←to practical programming

Exercise "epsilon"

  1. Maximum/minimum representable integers.
    1. The maximum representable integer is the largest integer i for which i+1>i holds true.

      Using the while loop determine your maximum integer and compare it with int.MaxValue.

      Hint: something like

      int i=1; while(i+1>i) {i++;}
      Write("my max int = {0}\n",i);
      
      It can take some seconds to calculate.
    2. The minimum representable integer is the most negative integer i for which i-1<i holds true.

      Using the while loop determine your minimum integer and compare with int.MinValue.

  2. The machine epsilon is the difference between 1.0 and the next representable floating point number. Using the while loop calculate the machine epsilon for the types float and double. Hint:
    double x=1; while(1+x!=1){x/=2;} x*=2;
    float y=1F; while((float)(1F+y) != 1F){y/=2F;} y*=2F;
    
    There seem to be no predefined values for this numbers in csharp (tell me if you found them). However, for a IEEE 64-bit floating-point number, where 1bit is reserved for the sign and 11bits for exponent, there are 52bits remaining for the fraction, therefore the double machine epsilon must be about System.Math.Pow(2,-52).
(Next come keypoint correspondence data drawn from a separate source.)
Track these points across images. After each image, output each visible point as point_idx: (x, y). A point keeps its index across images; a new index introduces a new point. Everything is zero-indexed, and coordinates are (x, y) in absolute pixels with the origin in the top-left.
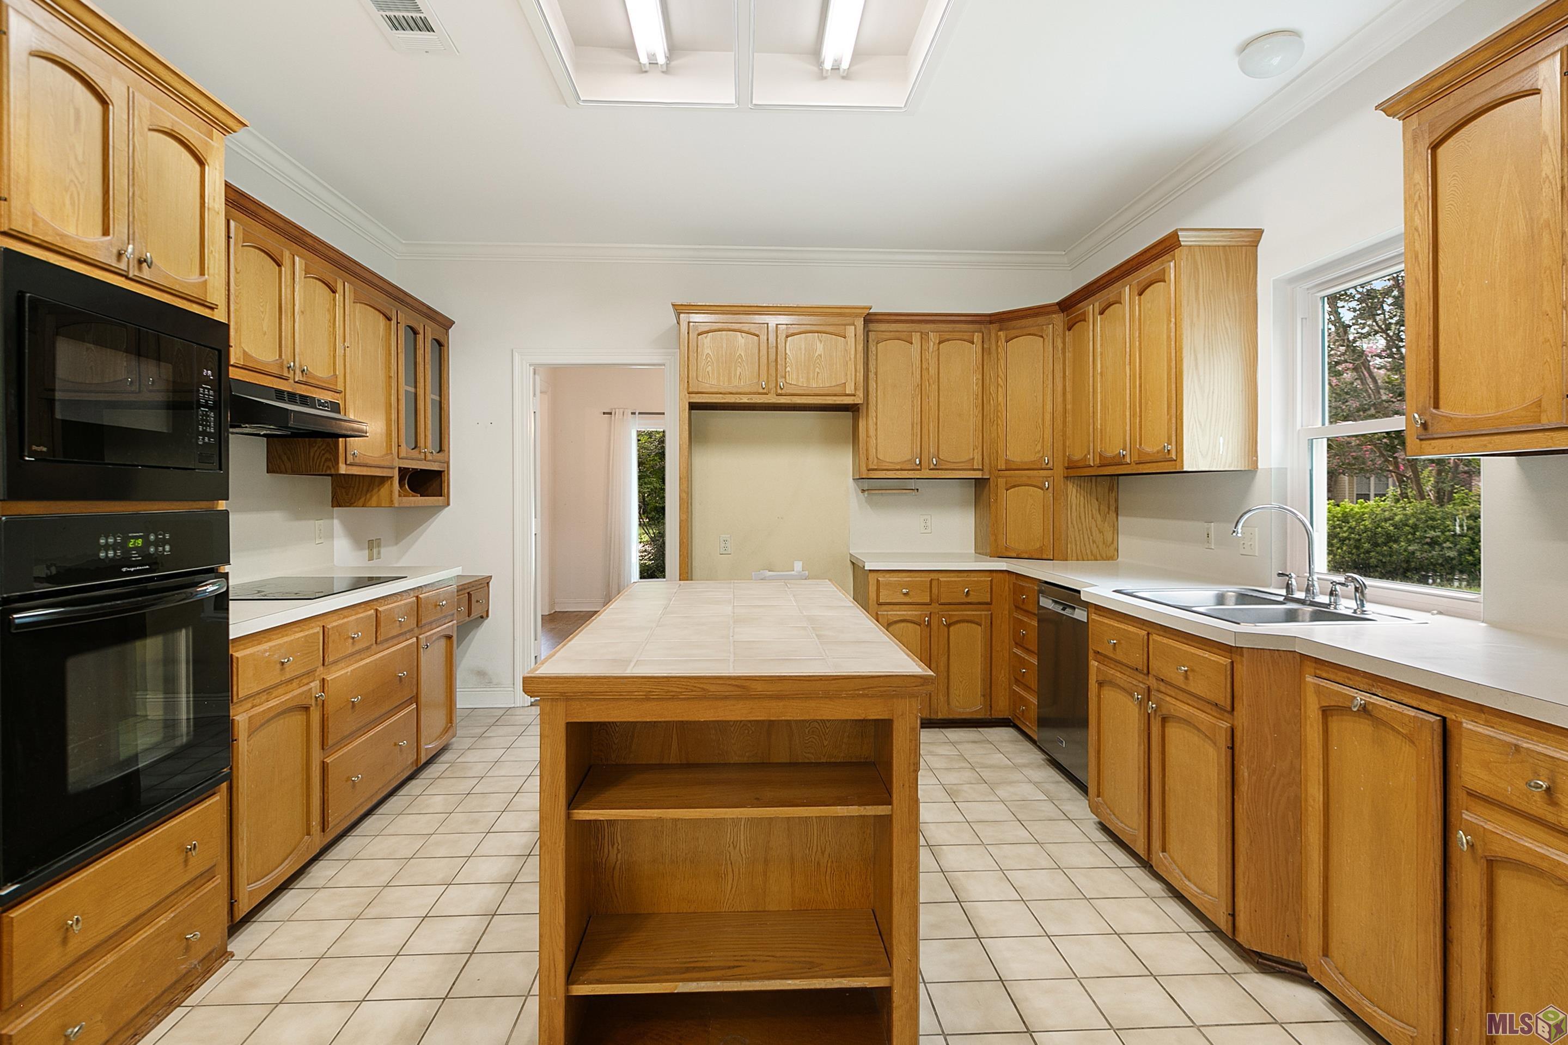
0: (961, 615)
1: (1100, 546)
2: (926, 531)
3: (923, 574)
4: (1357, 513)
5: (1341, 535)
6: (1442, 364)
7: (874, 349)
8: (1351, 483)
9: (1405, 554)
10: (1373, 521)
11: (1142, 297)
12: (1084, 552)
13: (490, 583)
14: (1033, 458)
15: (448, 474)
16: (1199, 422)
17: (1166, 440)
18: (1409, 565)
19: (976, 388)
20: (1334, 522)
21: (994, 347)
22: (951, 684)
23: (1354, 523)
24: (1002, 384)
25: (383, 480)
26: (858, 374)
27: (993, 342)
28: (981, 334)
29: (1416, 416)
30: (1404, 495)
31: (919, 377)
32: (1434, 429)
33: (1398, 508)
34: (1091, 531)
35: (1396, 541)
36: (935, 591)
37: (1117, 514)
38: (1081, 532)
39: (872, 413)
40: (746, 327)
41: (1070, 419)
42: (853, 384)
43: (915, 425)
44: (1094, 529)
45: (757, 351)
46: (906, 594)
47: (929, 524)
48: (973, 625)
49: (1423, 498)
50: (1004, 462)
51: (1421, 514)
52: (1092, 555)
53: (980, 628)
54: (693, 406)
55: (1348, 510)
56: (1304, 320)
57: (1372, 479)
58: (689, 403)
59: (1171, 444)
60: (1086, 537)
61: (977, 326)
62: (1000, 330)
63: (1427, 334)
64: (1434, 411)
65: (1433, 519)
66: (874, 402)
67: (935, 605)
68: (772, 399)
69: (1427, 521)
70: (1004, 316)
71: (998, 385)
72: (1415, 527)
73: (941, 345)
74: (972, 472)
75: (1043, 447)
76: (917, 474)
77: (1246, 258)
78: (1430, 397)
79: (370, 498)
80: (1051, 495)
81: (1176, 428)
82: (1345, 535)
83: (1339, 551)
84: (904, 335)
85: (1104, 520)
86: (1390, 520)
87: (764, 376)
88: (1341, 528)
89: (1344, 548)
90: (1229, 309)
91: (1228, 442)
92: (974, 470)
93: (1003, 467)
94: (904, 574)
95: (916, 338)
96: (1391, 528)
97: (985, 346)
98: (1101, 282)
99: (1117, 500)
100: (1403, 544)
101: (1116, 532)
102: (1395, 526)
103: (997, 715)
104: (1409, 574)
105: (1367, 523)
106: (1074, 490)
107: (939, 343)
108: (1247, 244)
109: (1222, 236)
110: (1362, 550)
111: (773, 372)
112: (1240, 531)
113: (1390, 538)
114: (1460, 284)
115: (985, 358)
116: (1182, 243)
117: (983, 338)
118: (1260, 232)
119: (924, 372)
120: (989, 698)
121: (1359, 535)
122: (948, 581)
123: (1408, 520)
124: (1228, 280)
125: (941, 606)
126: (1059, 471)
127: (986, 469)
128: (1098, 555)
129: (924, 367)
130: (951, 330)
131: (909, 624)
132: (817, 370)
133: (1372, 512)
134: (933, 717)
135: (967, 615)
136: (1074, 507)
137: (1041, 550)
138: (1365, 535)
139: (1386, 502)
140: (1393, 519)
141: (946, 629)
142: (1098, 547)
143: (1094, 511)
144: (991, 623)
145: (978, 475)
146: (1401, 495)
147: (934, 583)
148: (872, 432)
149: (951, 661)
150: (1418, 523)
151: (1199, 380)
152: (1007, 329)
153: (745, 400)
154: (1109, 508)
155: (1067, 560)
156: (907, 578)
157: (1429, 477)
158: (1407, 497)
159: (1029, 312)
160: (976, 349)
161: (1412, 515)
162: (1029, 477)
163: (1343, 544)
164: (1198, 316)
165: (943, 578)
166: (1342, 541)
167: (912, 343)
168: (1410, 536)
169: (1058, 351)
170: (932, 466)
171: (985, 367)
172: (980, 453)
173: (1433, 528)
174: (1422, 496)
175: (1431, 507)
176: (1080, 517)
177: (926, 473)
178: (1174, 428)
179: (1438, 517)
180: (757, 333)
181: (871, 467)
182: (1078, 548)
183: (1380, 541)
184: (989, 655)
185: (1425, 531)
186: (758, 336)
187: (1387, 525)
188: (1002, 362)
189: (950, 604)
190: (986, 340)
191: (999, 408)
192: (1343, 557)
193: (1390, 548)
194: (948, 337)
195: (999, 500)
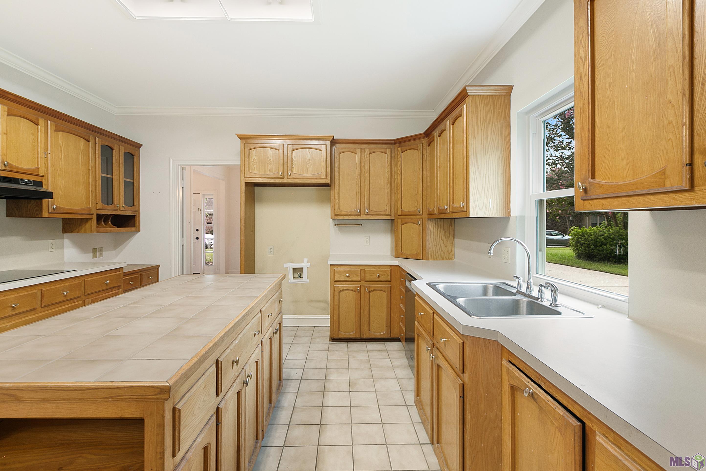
0: (376, 287)
1: (446, 254)
2: (367, 244)
3: (357, 267)
4: (588, 232)
5: (581, 242)
6: (597, 148)
7: (338, 156)
8: (589, 219)
9: (609, 250)
10: (595, 236)
11: (454, 125)
12: (437, 256)
13: (159, 268)
14: (414, 209)
15: (139, 216)
16: (478, 191)
17: (462, 201)
18: (611, 255)
19: (387, 175)
20: (578, 236)
21: (396, 156)
22: (371, 320)
23: (587, 237)
24: (400, 173)
25: (87, 220)
26: (327, 168)
27: (396, 153)
28: (390, 149)
29: (580, 184)
30: (609, 225)
31: (359, 170)
32: (592, 193)
33: (606, 230)
34: (441, 246)
35: (605, 245)
36: (362, 275)
37: (454, 237)
38: (436, 246)
39: (337, 188)
40: (272, 146)
41: (429, 190)
42: (325, 173)
43: (358, 194)
44: (442, 245)
45: (278, 157)
46: (348, 277)
47: (368, 241)
48: (382, 292)
49: (618, 226)
50: (400, 211)
51: (616, 233)
52: (441, 257)
53: (385, 293)
54: (247, 184)
55: (584, 231)
56: (534, 134)
57: (598, 217)
58: (245, 183)
59: (464, 203)
60: (438, 249)
61: (388, 145)
62: (399, 147)
63: (587, 128)
64: (591, 180)
65: (621, 235)
66: (338, 182)
67: (363, 282)
68: (285, 181)
69: (619, 236)
70: (400, 140)
71: (398, 174)
72: (613, 239)
73: (371, 155)
74: (386, 216)
75: (418, 204)
76: (359, 217)
77: (504, 102)
78: (589, 171)
79: (81, 229)
80: (421, 228)
81: (467, 194)
82: (583, 242)
83: (580, 249)
84: (352, 150)
85: (447, 241)
86: (603, 235)
87: (281, 169)
88: (581, 239)
89: (583, 248)
90: (494, 129)
91: (494, 202)
92: (387, 215)
93: (400, 214)
94: (347, 267)
95: (358, 151)
96: (603, 239)
97: (392, 155)
98: (439, 120)
99: (454, 230)
100: (608, 246)
101: (453, 247)
102: (605, 238)
103: (394, 336)
104: (611, 259)
105: (592, 237)
106: (433, 225)
107: (370, 154)
108: (504, 94)
109: (491, 90)
110: (590, 249)
111: (285, 167)
112: (492, 252)
113: (603, 244)
114: (609, 91)
115: (392, 161)
116: (469, 94)
117: (391, 151)
118: (511, 87)
119: (363, 168)
120: (389, 328)
121: (589, 242)
122: (369, 270)
123: (611, 235)
124: (494, 114)
125: (366, 283)
126: (425, 216)
127: (393, 215)
128: (444, 258)
129: (362, 165)
130: (376, 147)
131: (350, 291)
132: (308, 166)
133: (595, 232)
134: (362, 337)
135: (378, 287)
136: (432, 234)
137: (417, 255)
138: (591, 242)
139: (602, 228)
140: (604, 235)
141: (368, 294)
142: (444, 253)
143: (442, 235)
144: (391, 291)
145: (389, 217)
146: (608, 224)
147: (362, 271)
148: (337, 197)
149: (371, 310)
150: (615, 237)
151: (478, 168)
152: (402, 147)
153: (272, 181)
154: (450, 234)
155: (429, 260)
156: (348, 269)
157: (620, 217)
158: (611, 226)
159: (411, 138)
160: (388, 156)
161: (612, 233)
162: (412, 219)
163: (582, 246)
164: (478, 133)
165: (367, 269)
166: (582, 244)
167: (356, 154)
168: (611, 243)
169: (425, 157)
170: (366, 213)
171: (392, 165)
172: (390, 207)
173: (622, 239)
174: (617, 225)
175: (621, 230)
176: (435, 239)
177: (363, 217)
178: (465, 194)
179: (624, 234)
180: (278, 148)
181: (336, 214)
182: (434, 254)
183: (598, 244)
184: (389, 307)
185: (618, 241)
186: (278, 150)
187: (601, 238)
188: (400, 163)
189: (370, 281)
190: (393, 152)
191: (398, 185)
192: (582, 252)
193: (603, 248)
194: (374, 151)
195: (398, 230)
    For single precision the machine epsilon should be about System.Math.Pow(2,-23).

    Check this.

  3. Harmonic sum.
    1. Define int max=int.MaxValue/2; (or, say, int.MaxValue/3, if the execution time is longer than you are willing to wait) and calculate (using iteration statements) the following harmonic sum,
      float float_sum_up = 1f + 1f/2 + 1f/3 + ... + 1f/max;
      
      and a seemingly the same harmonic sum, only from the other side,
      float float_sum_down = 1f/max + 1f/(max-1) + 1f/(max-2) + ...  +1f;
      
      with float type and compare the two sums.

      Something like

      int max=int.MaxValue/3;
      
      float float_sum_up=1F;
      for(int i=2;i<max;i++)float_sum_up+=1F/i;
      Write("float_sum_up={0}\n",float_sum_up);
      
      float float_sum_down=1F/max;
      for(int i=max-1;i>0;i--)float_sum_down+=1F/i;
      Write("float_sum_down={0}\n",float_sum_down);
      
    2. Explain the difference.
    3. Does this sum converge as function of max?
    4. Now calculate the sums sum_up_double and sum_down_double using double type. Explain the result.
  4. Write a function with the signature
    bool approx(double a, double b, double tau=1e-9, double epsilon=1e-9)
    
    that returns true if the numbers 'a' and 'b' are equal with absolute precision 'tau', \[|a-b|\lt\tau\] or are equal with relative precision 'epsilon', \[\frac{|a-b|}{|a|+|b|}\lt\frac{\epsilon}{2}\] and returns false otherwise.

    The function must be placed in a separate .cs file, compiled separately and then linked to the final executable.